No Centro Histórico, o vendaval destelhou alguns armazéns do cais do porto. Sem as telhas, a chuva acabou por molhar e danificar mercadorias que estavam armazenadas nos prédios do cais. Na Santa Casa, que já tinha sofrido com estragos por outro temporal no dia 2 de dezembro de 1923, que quebrou os vidros da capela, o temporal do dia 5 há um século causou destelhamentos. Houve danos na lavanderia a vapor, na sala de operações e no depósito de carros fúnebres.
Outro local da cidade que somava prejuízos pela tempestade do dia 2 e teve ainda mais danos com o temporal do dia 5 de dezembro de 1923 foi o Cinema Palácio. A chuva forte alagou a sala de projeção e o palco do cinema, que funcionava na Rua Coronel Genuíno, no Centro da capital.

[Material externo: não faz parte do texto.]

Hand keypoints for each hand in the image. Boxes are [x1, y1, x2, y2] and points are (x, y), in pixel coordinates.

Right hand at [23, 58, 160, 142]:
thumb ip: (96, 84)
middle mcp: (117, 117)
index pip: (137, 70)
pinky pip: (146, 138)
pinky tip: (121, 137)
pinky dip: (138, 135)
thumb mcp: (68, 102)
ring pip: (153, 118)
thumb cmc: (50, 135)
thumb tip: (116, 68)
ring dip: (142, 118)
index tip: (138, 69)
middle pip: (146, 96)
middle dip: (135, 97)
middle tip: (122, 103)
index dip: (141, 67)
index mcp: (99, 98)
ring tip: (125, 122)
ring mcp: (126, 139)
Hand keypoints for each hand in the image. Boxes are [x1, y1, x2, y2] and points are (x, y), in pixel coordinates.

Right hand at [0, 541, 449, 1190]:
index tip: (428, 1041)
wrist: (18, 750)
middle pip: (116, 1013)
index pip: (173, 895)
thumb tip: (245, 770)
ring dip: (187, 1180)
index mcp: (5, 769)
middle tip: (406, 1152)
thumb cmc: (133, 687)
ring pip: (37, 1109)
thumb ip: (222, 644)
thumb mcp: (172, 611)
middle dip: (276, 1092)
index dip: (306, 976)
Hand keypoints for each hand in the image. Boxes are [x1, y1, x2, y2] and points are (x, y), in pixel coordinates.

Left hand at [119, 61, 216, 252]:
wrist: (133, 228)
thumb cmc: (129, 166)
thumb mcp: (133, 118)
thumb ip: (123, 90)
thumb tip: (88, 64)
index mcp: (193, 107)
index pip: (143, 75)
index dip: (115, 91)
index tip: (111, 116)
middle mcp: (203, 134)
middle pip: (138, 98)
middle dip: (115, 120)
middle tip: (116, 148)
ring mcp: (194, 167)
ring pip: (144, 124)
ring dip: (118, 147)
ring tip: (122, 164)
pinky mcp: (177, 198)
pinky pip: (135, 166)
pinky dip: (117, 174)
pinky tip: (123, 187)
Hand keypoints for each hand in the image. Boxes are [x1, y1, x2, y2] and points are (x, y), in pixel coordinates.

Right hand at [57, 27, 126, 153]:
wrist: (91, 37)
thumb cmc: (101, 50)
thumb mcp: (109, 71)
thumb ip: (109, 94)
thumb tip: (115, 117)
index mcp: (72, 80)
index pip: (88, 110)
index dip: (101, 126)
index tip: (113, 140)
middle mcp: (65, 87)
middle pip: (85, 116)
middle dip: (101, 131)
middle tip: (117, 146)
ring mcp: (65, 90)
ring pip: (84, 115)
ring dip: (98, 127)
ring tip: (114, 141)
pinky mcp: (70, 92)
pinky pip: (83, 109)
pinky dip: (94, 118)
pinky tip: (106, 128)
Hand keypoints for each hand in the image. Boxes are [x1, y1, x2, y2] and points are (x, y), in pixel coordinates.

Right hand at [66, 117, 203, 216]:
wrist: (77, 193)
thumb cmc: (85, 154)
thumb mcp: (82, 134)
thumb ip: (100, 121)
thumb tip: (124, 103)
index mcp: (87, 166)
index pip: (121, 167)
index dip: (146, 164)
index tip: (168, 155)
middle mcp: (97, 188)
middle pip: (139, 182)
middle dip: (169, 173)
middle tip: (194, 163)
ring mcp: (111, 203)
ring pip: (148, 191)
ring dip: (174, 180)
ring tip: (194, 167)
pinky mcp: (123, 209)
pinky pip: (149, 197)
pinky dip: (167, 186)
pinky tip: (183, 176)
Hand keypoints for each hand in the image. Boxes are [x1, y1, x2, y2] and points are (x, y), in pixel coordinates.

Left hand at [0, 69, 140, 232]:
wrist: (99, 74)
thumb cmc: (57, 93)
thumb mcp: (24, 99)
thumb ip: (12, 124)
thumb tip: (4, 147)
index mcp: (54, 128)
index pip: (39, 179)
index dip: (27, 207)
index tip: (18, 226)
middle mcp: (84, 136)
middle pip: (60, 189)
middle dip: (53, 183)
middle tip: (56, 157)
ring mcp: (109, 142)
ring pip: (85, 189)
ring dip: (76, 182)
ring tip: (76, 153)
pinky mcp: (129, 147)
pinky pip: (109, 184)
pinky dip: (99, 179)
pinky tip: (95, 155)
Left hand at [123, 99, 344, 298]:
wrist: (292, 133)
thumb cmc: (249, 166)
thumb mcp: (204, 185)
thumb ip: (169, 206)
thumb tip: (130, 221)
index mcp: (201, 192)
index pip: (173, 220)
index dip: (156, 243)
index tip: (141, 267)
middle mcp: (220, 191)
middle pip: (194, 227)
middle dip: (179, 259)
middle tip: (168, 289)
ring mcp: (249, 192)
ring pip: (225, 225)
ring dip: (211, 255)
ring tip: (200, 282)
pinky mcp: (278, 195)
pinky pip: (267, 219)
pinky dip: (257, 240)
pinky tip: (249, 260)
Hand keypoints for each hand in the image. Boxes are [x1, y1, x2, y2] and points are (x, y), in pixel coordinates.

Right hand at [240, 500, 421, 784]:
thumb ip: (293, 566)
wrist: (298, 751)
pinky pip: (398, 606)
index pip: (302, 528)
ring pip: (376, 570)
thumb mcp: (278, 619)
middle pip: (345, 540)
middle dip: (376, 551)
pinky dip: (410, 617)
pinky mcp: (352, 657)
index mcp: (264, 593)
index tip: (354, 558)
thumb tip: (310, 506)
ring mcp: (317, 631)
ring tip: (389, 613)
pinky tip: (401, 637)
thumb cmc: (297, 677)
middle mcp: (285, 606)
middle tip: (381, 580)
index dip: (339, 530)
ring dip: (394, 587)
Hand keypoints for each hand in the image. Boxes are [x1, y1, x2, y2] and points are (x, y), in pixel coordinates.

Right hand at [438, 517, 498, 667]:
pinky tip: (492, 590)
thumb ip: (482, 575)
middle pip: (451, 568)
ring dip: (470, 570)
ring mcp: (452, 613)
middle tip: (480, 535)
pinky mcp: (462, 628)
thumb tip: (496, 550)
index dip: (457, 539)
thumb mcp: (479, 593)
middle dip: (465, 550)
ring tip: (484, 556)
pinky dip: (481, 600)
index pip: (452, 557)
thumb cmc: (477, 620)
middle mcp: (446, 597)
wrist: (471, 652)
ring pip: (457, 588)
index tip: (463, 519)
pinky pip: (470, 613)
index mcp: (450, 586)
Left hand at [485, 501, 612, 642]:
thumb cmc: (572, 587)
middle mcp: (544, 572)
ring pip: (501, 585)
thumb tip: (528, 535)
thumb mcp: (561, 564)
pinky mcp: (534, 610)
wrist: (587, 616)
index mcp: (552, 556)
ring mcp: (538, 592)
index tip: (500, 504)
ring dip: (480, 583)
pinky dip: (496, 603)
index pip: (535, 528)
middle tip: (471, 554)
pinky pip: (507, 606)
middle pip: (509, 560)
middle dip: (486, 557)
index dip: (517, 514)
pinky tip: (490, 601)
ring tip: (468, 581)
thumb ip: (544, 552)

No que lembra uma cena do filme De Volta para o Futuro, que somente seria lançado no cinema seis décadas depois, um raio atingiu o relógio dos Correios. “Uma das fortes descargas elétricas, que de quando em quando reboavam durante o temporal da madrugada passada, veio acompanhada de uma faísca elétrica que atingiu o mostrador do grande relógio do edifício dos Correios e Telegraphos, quebrando-lhe totalmente o vidro”, destacou o Correio do Povo. “O relógio ficou parado nas 4,10 horas, pelo que se presume tenha sido esta a hora da queda do raio”, complementou o jornal centenário.
Dois “chalés” desabaram com a força do vendaval, informou o Correio do Povo. Um na rua Félix da Cunha, número 203, e outro nos “arrabaldes” do Partenon. Os moradores não tiveram ferimentos.
O navio a vapor Caxias cruzava o Guaíba no momento do temporal e, segundo o jornal, teve grande dificuldade para atracar no porto junto ao Mercado Público. O Correio do Povo noticiou que as louças a bordo chegaram a quebrar porque a embarcação estava “jogando muito” com o vento. Já a carga não sofreu danos.
Quase nenhum bairro da cidade escapou da força do temporal. O Correio do Povo noticiou que paredes, cercas e andaimes vieram abaixo com o vento por toda a capital. Nos bairros São João e Navegantes, muitas ruas “de arrabalde” ficaram tomadas por água. Pontos de alagamentos mais críticos ocorriam na Pernambuco, França, Brasil e Bahia.
“Nos arrabaldes de Teresópolis, Glória, Partenon, Menino Deus, Floresta, Higienópolis, São João, Navegantes, Mont Serrat e Vila Nova, além de muitas cercas, também muito sofreram os vinhedos e arvoredos frutíferos”, narrou o Correio do Povo. Na Venâncio Aires, a fábrica de calçados Martinelli e Adams, teve o seu telhado levantado pelo vento.
Embora o jornal refira em vários momentos a palavra “furacão”, não foi o que ocorreu em Porto Alegre. Foi um temporal intenso apenas, seja por uma frente fria ou por calor excessivo. À época, em jornais e documentos históricos, com frequência vendavais eram descritos erroneamente como “furacão” ou “tufão” porque não havia a compreensão dos fenômenos que se tem hoje.
Texto de Alexandre Aguia com colaboração de Renato Bohusch do arquivo do Correio do Povo.